Q&A: Forums
Originally published:
This is an English translation (via GPT-5.4). Read the original Hebrew version.
Forums
Question
I wanted to know whether the Rabbi or the people who follow the questions know of forums and various groups with high-level discussions on philosophy and psychology. Thanks.
Answer
To my shame, I don’t know any.
Discussion on Answer
It’s justified to do whatever you feel like. If you want to address him as a male, address him as a male. That’s your consideration. I’ve written more than once that forcing me to address someone in a certain way is coercion in every sense. And if he chooses to be offended, good for him. Of course, if from your point of view it’s not something essential, then you can do what he wants so that he won’t be offended. But it is certainly not his right to demand it.
Hello, honorable Rabbi. In one of your articles you wrote the following:
"I have written exactly this more than once regarding the various gender disorders (or by their 'scientific' name: those suffering from gender dysphoria). There too I argued that a person has no right whatsoever to define himself. Definitions like these begin with facts and end with people’s views. At most, a person can tell us what he feels, but every other person is supposed to decide whether, in his view, such a feeling is enough for that person to be considered in his eyes a man, a woman, or an androgynous person. The fact that so-and-so himself thinks this does not obligate me to obey him and adopt his own way of relating, even when it concerns him himself. There is no ethical logic whatsoever in such a strange demand, and raising it is nothing but emotion. When people see that something is important to someone and that he is hurt if people treat him otherwise, many tend to accept it. But ethical treatment should not cling to feelings.

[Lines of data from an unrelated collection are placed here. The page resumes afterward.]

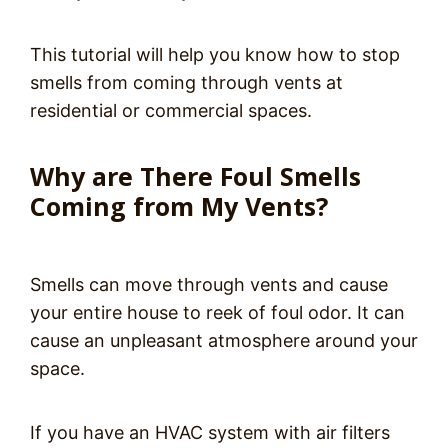
This tutorial will help you know how to stop
smells from coming through vents at
residential or commercial spaces.
Why are There Foul Smells
Coming from My Vents?
Smells can move through vents and cause
your entire house to reek of foul odor. It can
cause an unpleasant atmosphere around your
space.
If you have an HVAC system with air filters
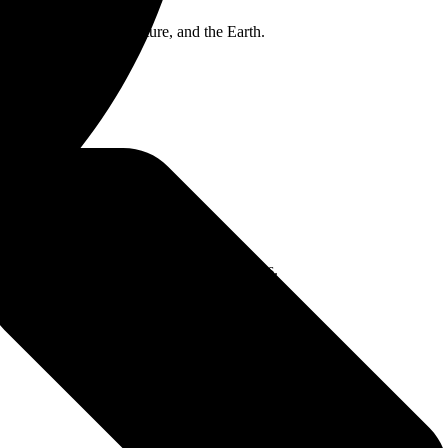
es of nature, human nature, and the Earth.
 of her first ever Australian headline shows.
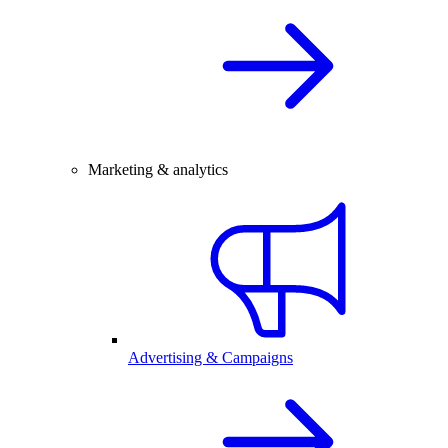
Marketing & analytics
Advertising & Campaigns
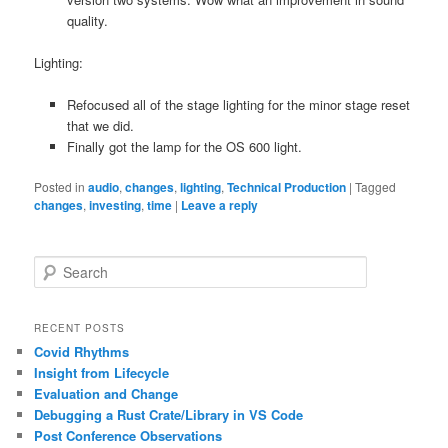
quality.
Lighting:
Refocused all of the stage lighting for the minor stage reset
that we did.
Finally got the lamp for the OS 600 light.
Posted in
audio
,
changes
,
lighting
,
Technical Production
|
Tagged
changes
,
investing
,
time
|
Leave a reply
S
e
a
r
RECENT POSTS
c
Covid Rhythms
h
Insight from Lifecycle
Evaluation and Change
Debugging a Rust Crate/Library in VS Code
Post Conference Observations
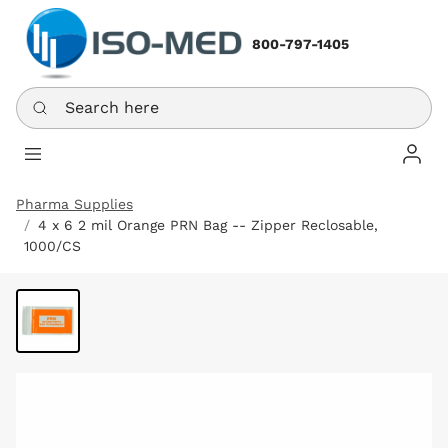
800-797-1405
Search here
Log In
Pharma Supplies
4 x 6 2 mil Orange PRN Bag -- Zipper Reclosable,
1000/CS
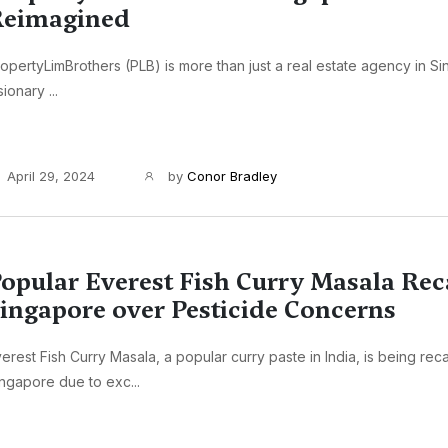
Reimagined
opertyLimBrothers (PLB) is more than just a real estate agency in Sin
sionary ...
April 29, 2024
by
Conor Bradley
opular Everest Fish Curry Masala Rec
ingapore over Pesticide Concerns
erest Fish Curry Masala, a popular curry paste in India, is being reca
ngapore due to exc...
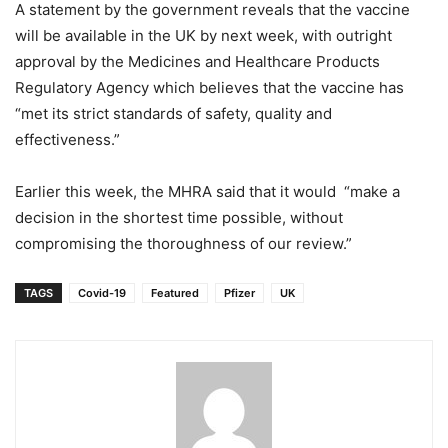
A statement by the government reveals that the vaccine
will be available in the UK by next week, with outright
approval by the Medicines and Healthcare Products
Regulatory Agency which believes that the vaccine has
“met its strict standards of safety, quality and
effectiveness.”
Earlier this week, the MHRA said that it would “make a
decision in the shortest time possible, without
compromising the thoroughness of our review.”
TAGS
Covid-19
Featured
Pfizer
UK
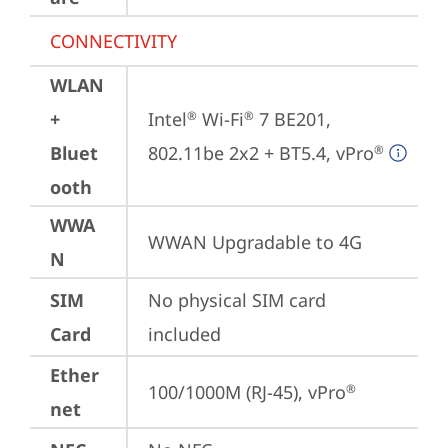
CONNECTIVITY
WLAN
+
Intel
 Wi-Fi
 7 BE201, 
®
®
Bluet
802.11be 2x2 + BT5.4, vPro
®
ooth
WWA
WWAN Upgradable to 4G
N
SIM
No physical SIM card 
Card
included
Ether
100/1000M (RJ-45), vPro
®
net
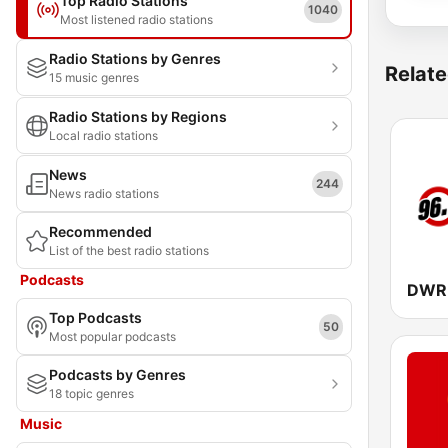
Top Radio Stations
1040
Most listened radio stations
Radio Stations by Genres
Relate
15 music genres
Radio Stations by Regions
Local radio stations
News
244
News radio stations
Recommended
List of the best radio stations
Podcasts
Top Podcasts
50
Most popular podcasts
Podcasts by Genres
18 topic genres
Music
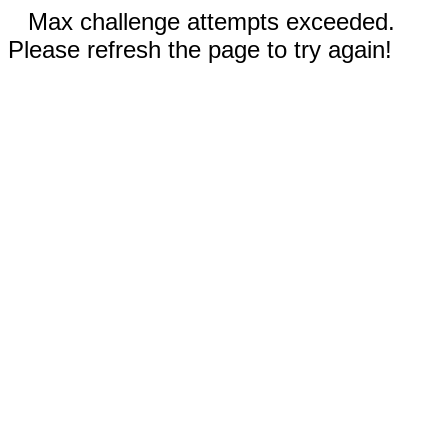
Max challenge attempts exceeded.
Please refresh the page to try again!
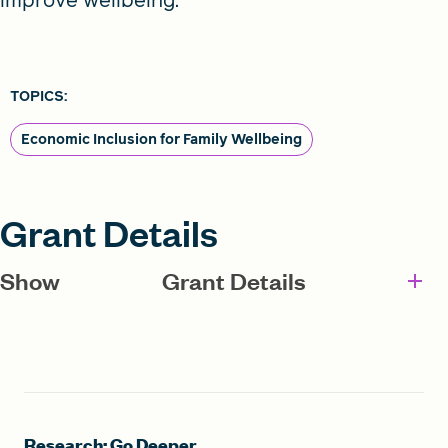
TOPICS:
Economic Inclusion for Family Wellbeing
Grant Details
Show
Grant Details
Research: Go Deeper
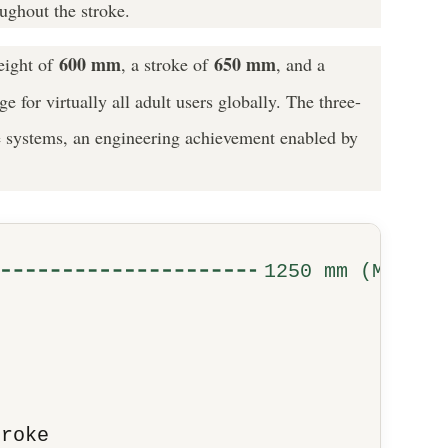
oughout the stroke.
600 mm
650 mm
eight of
, a stroke of
, and a
for virtually all adult users globally. The three-
age systems, an engineering achievement enabled by
1250 mm (Max)
troke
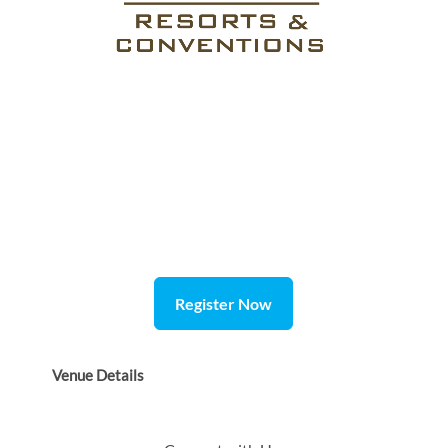
Register Now
Venue Details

There is definitely room to take a person’s whims into account, even if they are groundless, if there is no other obstacle and if it does not contradict my principles. Why not be considerate and spare him suffering or hurt?! As for me personally, usually it really does not contradict anything, but if there is someone for whom it does contradict something, he is completely exempt from adopting the position of the person in question. Of course, even in my view there is a sensible limit to this (such as using the locker rooms and bathrooms of the other gender/sex, participating in sports competitions of the other gender, and the like). His rights, or our duty to take his whims into account, do not necessarily override the rights of others who may be harmed by those whims, just like in the case of Plachti. The fact that he whines and perhaps is even genuinely hurt does not make him right and does not grant him rights."
I wanted to ask about a scenario in which I feel that if I address a trans person in the form of address he asks for, that will normalize the idea that he is some kind of woman, and then little by little entry into women-only spaces such as bathrooms / prisons / locker rooms will also become normalized. And also, if I simply don’t feel like lying to him and to society that he is a woman, would it be okay, for reasons like these, not to cooperate with his request for a form of address according to his gender?